Emma here: “Oh, I’ve seen the colour changes from Albany to Broome”. I know we’ve actually gone from Broome to Albany but that is the line from a John Williamson song and Greg sings it every time Albany is mentioned!! I’m so thankful we have now been to Albany and we can stop talking about it, so we don’t have to endure him singing anymore. It’s not just me, the kids now tell him to stop too!
Greg here: The funny thing is I’d never listened to a word John Williamson had sung until this trip. It seems we had inherited an album of his along with a range of other music and Emma, in a quest for something different to listen to, put it on somewhere on the road between Katherine and Kunnunurra. The music just seemed to make sense while traversing the country about which it was written and as it was about the sights from Albany to Broome it kind of got stuck in my head. I don’t understand why my singing is not better appreciated, after all being a pop star was my second career choice.

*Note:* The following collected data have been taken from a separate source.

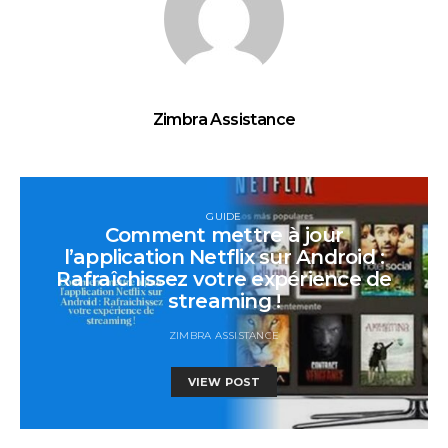
Zimbra Assistance
GUIDE
Comment mettre à jour
l’application Netflix sur Android :
Rafraîchissez votre expérience de
streaming !
ZIMBRA ASSISTANCE
VIEW POST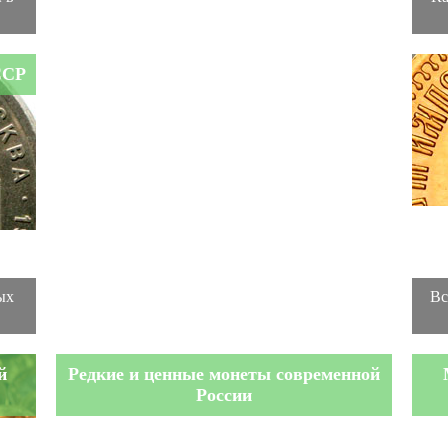
ССР
ых
Вс
й
Редкие и ценные монеты современной
России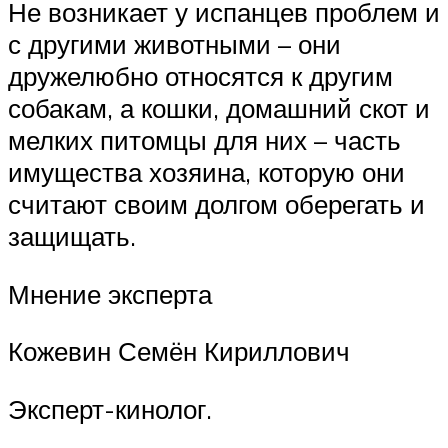
Не возникает у испанцев проблем и
с другими животными – они
дружелюбно относятся к другим
собакам, а кошки, домашний скот и
мелких питомцы для них – часть
имущества хозяина, которую они
считают своим долгом оберегать и
защищать.
Мнение эксперта
Кожевин Семён Кириллович
Эксперт-кинолог.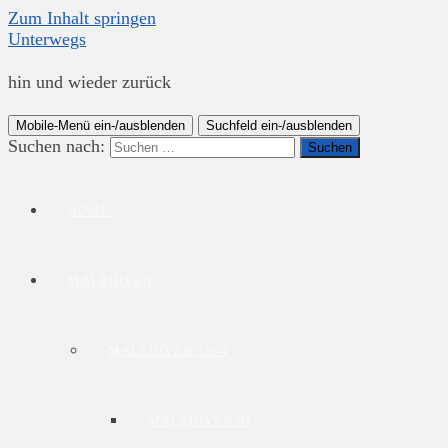
Zum Inhalt springen
Unterwegs
hin und wieder zurück
Mobile-Menü ein-/ausblenden
Suchfeld ein-/ausblenden
Suchen nach:
HOME
MALEDIVEN
MALEDIVEN 2004
MALEDIVEN 04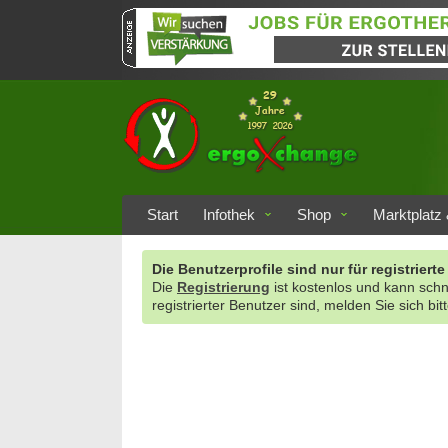
Start
Infothek
Shop
Marktplatz 
Die Benutzerprofile sind nur für registrie
Die
Registrierung
ist kostenlos und kann sch
registrierter Benutzer sind, melden Sie sich bit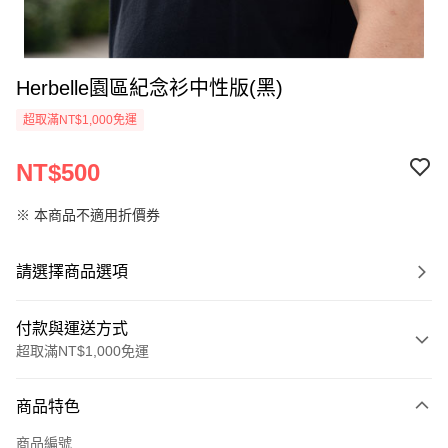
Herbelle園區紀念衫中性版(黑)
超取滿NT$1,000免運
NT$500
※ 本商品不適用折價券
請選擇商品選項
付款與運送方式
超取滿NT$1,000免運
付款方式
商品特色
信用卡一次付款
商品編號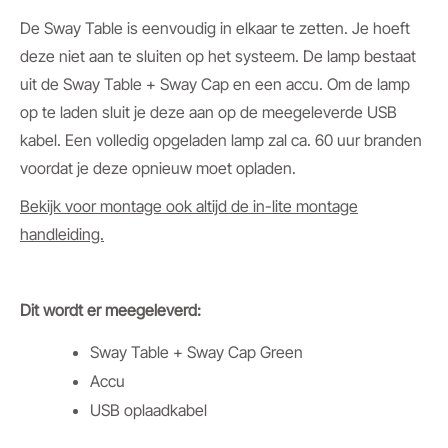
De Sway Table is eenvoudig in elkaar te zetten. Je hoeft
deze niet aan te sluiten op het systeem. De lamp bestaat
uit de Sway Table + Sway Cap en een accu. Om de lamp
op te laden sluit je deze aan op de meegeleverde USB
kabel. Een volledig opgeladen lamp zal ca. 60 uur branden
voordat je deze opnieuw moet opladen.
Bekijk voor montage ook altijd de in-lite montage
handleiding.
Dit wordt er meegeleverd:
Sway Table + Sway Cap Green
Accu
USB oplaadkabel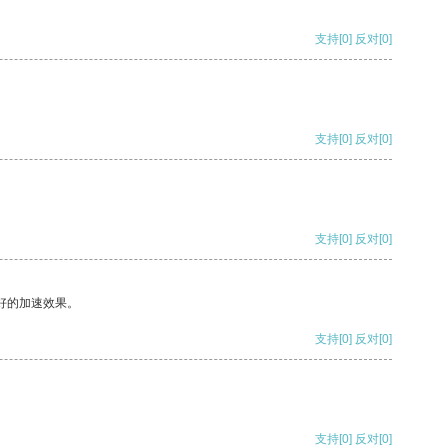
支持
[0]
反对
[0]
支持
[0]
反对
[0]
支持
[0]
反对
[0]
好的加速效果。
支持
[0]
反对
[0]
支持
[0]
反对
[0]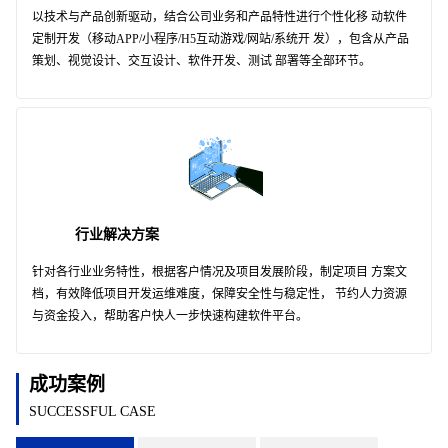
以技术与产品创新驱动，结合公司业务和产品特性进行个性化移 动软件
定制开发（移动APP/小程序/H5互动游戏/网站/系统开 发），包含从产品
策划、视觉设计、交互设计、软件开发、测试 部署等全部环节。
行业解决方案
针对各行业业务特性，根据客户情况及项目发展阶段，制定项目 方案文
档，有效降低项目开发运维难度，保障安全性与稳定性， 节约人力资源
与资金投入，帮助客户快人一步快速构建软件平台。
成功案例
SUCCESSFUL CASE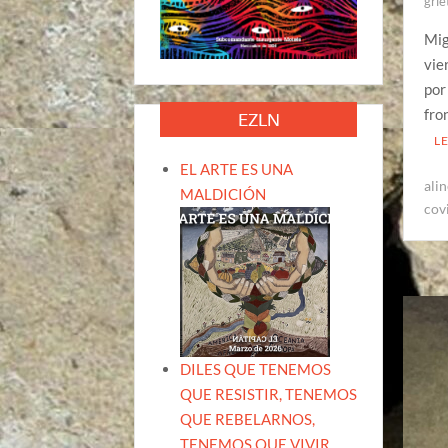
grie
Mig
vie
por
fro
EZLN
L
EL ARTE ES UNA
ali
MALDICIÓN
cov
DILES QUE TENEMOS
QUE RESISTIR, TENEMOS
QUE REBELARNOS,
TENEMOS QUE VIVIR.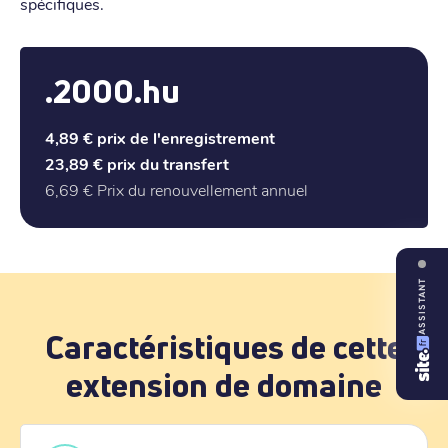
spécifiques.
.2000.hu
4,89 €
prix de l'enregistrement
23,89 €
prix du transfert
6,69 €
Prix du renouvellement annuel
ASSISTANT
Caractéristiques de cette
extension de domaine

Besides which, the colours in Albany are different. White sand, clear blue water both dark and various shades of light blue, but distinctly different to the differing shades of blue in the waters further north. Anyway I suppose I ought to write a word or two about Albany. Albany… I really do have a lovely singing voice you know. Oh yes, Albany. There is heaps to see in Albany. I made something of a list from the very helpful tourist literature and of that we managed to see:
1) the Albany wind farm; which consist of twelve 65 metre tall towers topped with rotating power generators, each powered by three 35 metre long blades. They are impressive to stand beneath, whizzing around at a dizzying pace and giving off a fair ‘whoosh’ to boot. Apparently they provide 50% of the power needs of the 30,000 citizens of Albany. I was however unable to ascertain whether that means 100% of power needs, but only when the wind is blowing sufficiently (presumably under this scenario 50% of the time) or a steady 50% of total requirement 100% of the time. Surely I am not the only one to ponder such matters and this information ought to be included on the otherwise excellent interpretive signage. The signage did note that it is windy enough there to turn the blades on all but seven days of the year.
2) The Gap and Natural Bridge; are two impressive sights in the Torrindirup National Park which juts out into the Southern Ocean south of Albany. The sea was driven by strong winds on our visit forcing waves hard into the 30 metre deep ‘gap’ in the sea cliffs. The water would pound into the back of the Gap and send massive clouds of white water careening upwards. A good portion of this was then caught in an updraft created by the gale force winds creating showers of water which defied gravity. Of course gravity always wins and most of the salty water was deposited atop ours and every other car in the carpark.
3) the Argos; having interested ourselves in the blogs of other intrepid travellers Emma had, earlier in our trip, come across the blog of a family from Canberra about to set sail around the world and who happened to be making their final preparations in Albany. So we dropped them an email an effectively invited ourselves over for a chat. Peter and Sue were most hospitable and we spent a good three or so hours hearing all about their upcoming adventure. Amy had a small adventure of her own when she got locked in the toilet on the docks for a short while.
4) Porongerup National Park; is 40 km inland from Albany and one of Australia’s biodiversity hotspots. 1500 species of flowers grow in the small park surrounded by farmland. We trekked the three kilometre round trip to the granite outcrops at the summit of the Castle Rock trail surround by an absolute sea of flowers from start to finish. We dropped in at the Porongerup tea rooms afterwards starving hungry and were a little disappointed with the frozen pies we were served. The guinea pigs made up for it. Patting them that is, not eating them.
And a final word on Albany. I learnt a new skill. Having given Oliver a fishing rod for his birthday I had to pretty quickly learn how to fish. ‘Em, where does the hook go!’. A few episodes of ‘Nick the informative fisherman’ later (watched on our invaluable iPad) and I felt like Rex Hunt. Amy, Oliver and I stopped in for bait from the local tackle shop while Emma did the groceries. I took the rigged up rod with me just to check I’d got it right, got little more than a nod from the shop keeper, handed over $4.30 for squid bait and we were on our way to the Middleton beach jetty. No we didn’t catch anything (thank god, I haven’t watched Nick’s episode on how to get a fish off the hook yet!).
Oh yeah, and on the way to Albany we stopped off at Greens Pool. Hopefully our photos do it justice.